この事例の依頼主
70代 女性
相談前の状況
私のところに相談に来る前の段階で、医療側は、事故の責任そのものは認めていたという事案なのですが、急変時の看護師の対応ミスであるとの説明があったにもかかわらず、看護師自身の謝罪がないことと、賠償の提示額があまりに低いこともあって、助言を得たいということから、交渉事件として受任した事件です。
解決への流れ
引き受けてカルテ等を精査してみたところ、看護師のミスというよりは、手術時点で気道を傷つけていたことと、にもかかわらず、そのことによる急変のリスクが高いことが当直医、看護師に申し送りされていなかったこと等がより重大な問題であるとの結論に至りました。謝罪ということもありましたが、医療側代理人と交渉して、ミスをしたとされる看護師との面談を実施し、看護師自身の心情を確認し、依頼者に伝え、納得を得ました。損害算定については、当時の勤務先に確認をするなどして、逸失利益がより高いものであることの証拠を入手の上、賠償額を増額させ、示談による解決となりました。

## 抜き出した行
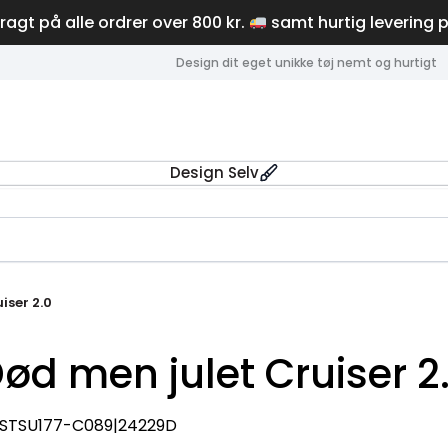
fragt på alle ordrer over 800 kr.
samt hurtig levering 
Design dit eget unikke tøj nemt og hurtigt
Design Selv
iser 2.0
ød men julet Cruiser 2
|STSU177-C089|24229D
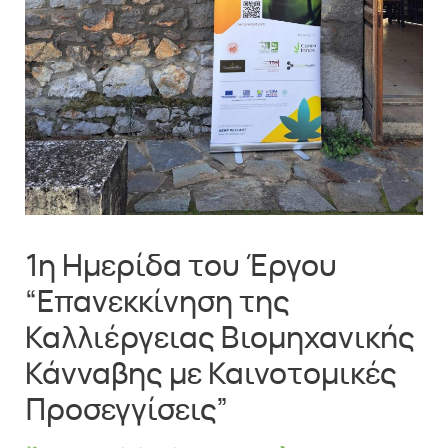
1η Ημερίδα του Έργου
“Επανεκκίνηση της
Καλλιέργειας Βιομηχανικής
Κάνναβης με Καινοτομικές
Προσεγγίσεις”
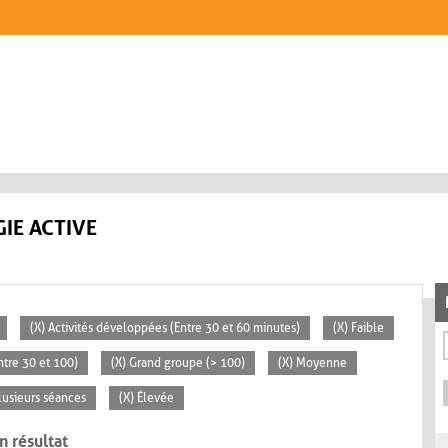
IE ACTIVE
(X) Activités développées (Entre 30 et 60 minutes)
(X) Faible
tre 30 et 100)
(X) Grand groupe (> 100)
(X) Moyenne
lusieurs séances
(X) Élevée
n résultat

## やること
**A)** 医療事故の事例で「引き受けてカルテ等を精査してみたところ」から始まる段落を、おもな事実を残して短い箇条書きにしてください。
**B)** 医療事故の事例が終わったところから話を拾い上げて、続きを書いてください。

## 各問の答え
**A)**
- カルテ等を調べた結果、看護師のミスよりも重大な問題があると結論づけた。
  - 手術のときに気道を傷つけていた。
  - それによる急変のリスクが高いことが、当直医と看護師に申し送りされていなかった。
- 医療側代理人と交渉し、ミスをしたとされる看護師との面談を行った。
- 看護師本人の気持ちを確かめて依頼者に伝え、納得を得た。
- 当時の勤務先に確認するなどして、逸失利益がより高いことを示す証拠を手に入れた。
- その証拠をもとに賠償額を増やし、示談で解決した。

**B)**
看護師との面談の実施によるご遺族の納得ということもありましたが、最終的には、病院の代表者と当時の主治医に、死亡した被害者の墓に来てもらい、手を合わせてもらった事案です。こうした解決は、医療側の代理人が良識的でないとなかなか難しいところがありますが、そうした意味では、医療側代理人との意思疎通がうまく行った事件ともいえますし、良い解決とは何かを考えさせられる事件でもありました。